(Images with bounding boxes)

************

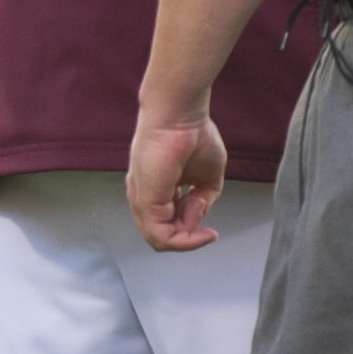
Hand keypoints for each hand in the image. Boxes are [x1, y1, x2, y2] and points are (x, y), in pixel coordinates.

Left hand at [127, 110, 226, 251]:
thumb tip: (195, 219)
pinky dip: (186, 237)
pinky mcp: (146, 200)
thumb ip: (202, 202)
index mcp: (156, 190)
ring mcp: (142, 200)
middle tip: (206, 228)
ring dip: (188, 237)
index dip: (191, 231)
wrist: (181, 114)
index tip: (210, 230)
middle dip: (190, 237)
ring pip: (160, 240)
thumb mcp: (208, 177)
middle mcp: (144, 197)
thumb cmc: (193, 134)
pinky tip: (200, 219)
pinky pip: (162, 235)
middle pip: (162, 236)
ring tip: (202, 214)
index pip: (167, 226)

************

Work to complete ::
Quote only the lines from the line containing "middle dip: (190, 237)" through the end of the entries, keeping the first and the last.

Task answer ::
middle dip: (190, 237)
ring pip: (160, 240)
thumb mcp: (208, 177)
middle mcp: (144, 197)
thumb cmc: (193, 134)
pinky tip: (200, 219)
pinky pip: (162, 235)
middle pip: (162, 236)
ring tip: (202, 214)
index pip: (167, 226)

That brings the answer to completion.